Io non sono d’accordo. La formazione continua irrita solo chi crede di essere perfetto, chi non vuole confrontarsi con le profonde trasformazioni tecnologiche in atto che hanno già mutato pelle alla professione. La crisi economica ed editoriale ha reso residuale e anacronistico l’atteggiamento da ‘puzza sotto il naso’ dei troppi colleghi che, in passato, non volevano confrontarsi con la modernità di chi racconta gli eventi attraverso Twitter o di chi imbraccia autonomamente una telecamerina. Sono giornalisti anche loro.
Teniamo allora la palla in campo. Il problema non è la formazione in se (e dunque la legge che l’ha resa obbligatoria), ma come essa viene organizzata dagli Ordini regionali. Sono troppi gli appetiti che si nascondono tra le pieghe della legge stessa, così come lo stesso Presidente ammette: “in molti hanno visto in questo una opportunità di fare business. E’ legale”. Una dichiarazione confutata però dagli stessi dati che Iacopino fornisce per difendere l’Ordine. Leggendo la tabella allegata al suo articolo scopriamo che in 10 regioni italiane finora non siano stati organizzati corsi a pagamento. In Lombardia (dove il numero degli iscritti all’Ordine è il più alto d’Italia) invece essi rappresentano il 54% del totale, in Umbria il 46%, in Toscana il 42%. Il 69% dei corsi non gratuiti in tutta Italia viene organizzato in queste sole 3 regioni. Qualcosa non va.
Questa forte disuguaglianza e il silenzio di Iacopino su quanto sta avvenendo in Lombardia è un secondo indizio di come – con la nostra denuncia – abbiamo colto nel segno. I corsi gratuiti, tra l’altro, hanno pochissimi posti a disposizione obbligando, ipso facto, i colleghi lombardi a frequentare quelli a pagamento. L’Odg non può impedire a docenti preparati di formare, ma avrebbe potuto frenare (anche con la moral suasion) la proliferazione di corsi multipli tenuti da uno stesso docente e tenersi, così, lontana da se l’idea di rappresentare una lobby. Resta sempre in sospeso la richiesta relativa alla maggiore trasparenza sui compensi dei docenti.

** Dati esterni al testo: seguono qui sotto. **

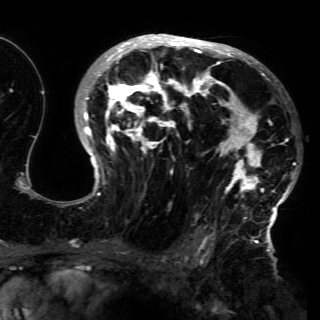
Breast MRI (dynamic contrast-enhanced), one axial slice; position 92 of 150 along the scan axis; cropped to one breast; dynamic contrast-enhanced series, time point 2 of 6 at this slice position (early post-contrast); 3 T; TE 4.2 ms, TR 7.9 ms; 1.2 mm slice thickness; 320 × 320 image matrix, field of view 250 × 250 mm. Female patient.
Structures marked on this image (semi-automatic segmentation, software-assisted and operator-edited):
- enhancing-tissue mask used for the functional tumour volume (all voxels passing the contrast-enhancement thresholds inside the analysis volume; usually the tumour): bounding box (x1, y1, x2, y2) in pixels: (72, 35, 296, 230)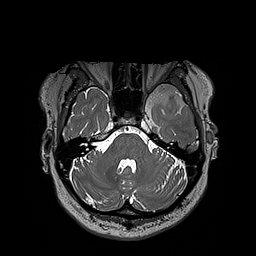
Brain MRI from a brain-tumour surgery series, one axial slice; slice 146 of 192 in the series (ordered by position); 1 mm slice thickness; 256 × 256 image matrix. From the clinical record (not read from this slice): histopathology: Oligodendroglioma; WHO grade: 3.
Structures marked on this image (expert manual segmentation):
- tumour: box from (x=124, y=83) to (x=197, y=112) px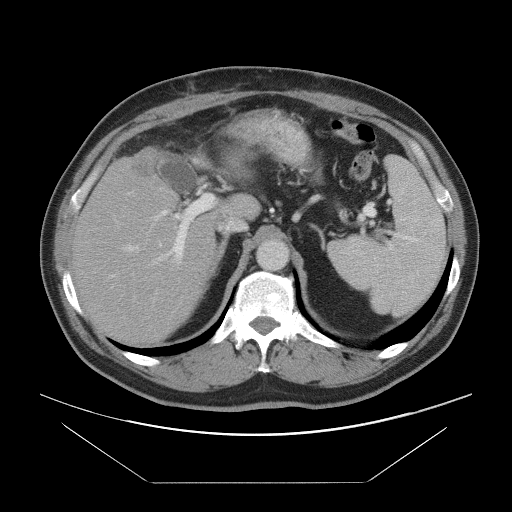
Contrast-enhanced abdominal CT, one axial slice. Position 59 of 97 along the scan axis. 120 kVp. Intravenous contrast given. Soft-tissue window (W 400 / L 40 HU). 512 × 512 image matrix, field of view 442 × 442 mm. From the clinical record (not read from this slice): patient: male, age 60 years at operation; diagnosis: colorectal cancer liver metastases, imaged before liver resection; multiple liver metastases: no; largest metastasis: 7 cm; disease in both lobes: yes.
Outlined on this slice (outlined manually by an expert reader):
- hepatic veins: bounding box <125,187,168,252> (left, top, right, bottom; pixels)
- liver: <75,120,260,343>
- planned liver remnant (the part of the liver to remain after resection): <75,176,227,343>
- portal vein (with intrahepatic branches): <128,192,214,272>
- liver metastasis: <130,154,152,178>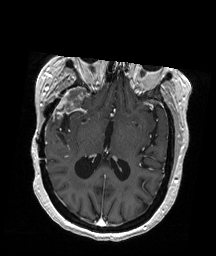
Brain MRI from a brain-tumour surgery series, one axial slice. Position 102 of 192 along the scan axis. T1-weighted post-contrast. 216 × 256 image matrix, field of view 211 × 250 mm. Case-level facts recorded for this patient, not image findings: histopathology: Glioblastoma; WHO grade: 4.
Structures marked on this image (expert manual segmentation):
- tumour: bounding box [x1, y1, x2, y2] px = [56, 87, 87, 114]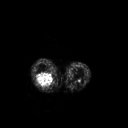
FDG PET of an extremity soft-tissue mass (from a PET/CT study), one axial slice. Slice 181 of 267 in the series (ordered by position). 3.27 mm slice thickness. 128 × 128 image matrix. Patient: female, 62 years. From the clinical record (not read from this slice): histological type: liposarcoma; site of the primary tumour: right thigh.
Structures marked on this image (expert contour drawn on MRI and transferred to this co-registered scan by the dataset authors):
- gross tumour volume (mass): bounding box <36,72,54,88> (left, top, right, bottom; pixels)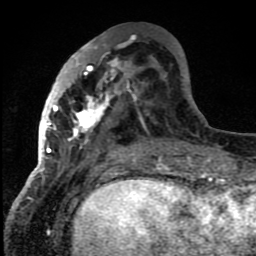
Breast MRI (dynamic contrast-enhanced), one axial slice. Slice 32 of 80 in the series (ordered by position). Cropped to one breast. Dynamic contrast-enhanced series, time point 2 of 8 at this slice position (early post-contrast). 1.5 T. TE 4.2 ms, TR 7 ms. 256 × 256 image matrix, field of view 150 × 150 mm. Female patient.
Annotated regions visible in this slice (semi-automatically segmented with operator editing):
- enhancing-tissue mask used for the functional tumour volume (all voxels passing the contrast-enhancement thresholds inside the analysis volume; usually the tumour): bounding box (x1, y1, x2, y2) in pixels: (43, 44, 137, 159)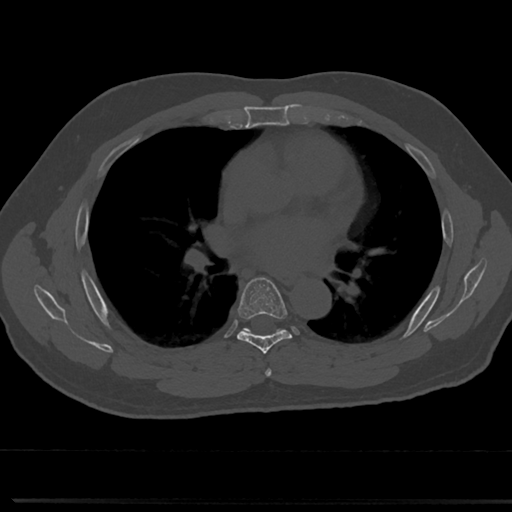
CT including the spine, one axial slice; slice 448 of 817 in the series (ordered by position); reconstruction kernel Br40s/3; bone window (W 1800 / L 400 HU); 0.5 mm slice thickness; 512 × 512 image matrix, field of view 355 × 355 mm. Patient: male, 61 years. Case-level facts recorded for this patient, not image findings: primary cancer: prostate.
Annotated regions visible in this slice (semi-automatic segmentation, software-assisted and operator-edited):
- T5 vertebra: bounding box [x1, y1, x2, y2] px = [264, 350, 273, 376]
- T6 vertebra: [219, 277, 310, 354]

Per tutte queste ragioni, il Presidente dell’Ordine ha perso l’occasione di far proprie tutte quelle domande che avevamo rivolto soprattutto a Gabriele Dossena, presidente dell’Ordine della Lombardia. Desidero, infine, ringraziarlo per la promessa sui corsi gratuiti per tutti i colleghi. In Lombardia hanno solo tre mesi di tempo per realizzarla, poiché fino a settembre non ne risultano cui sia possibile iscriversi.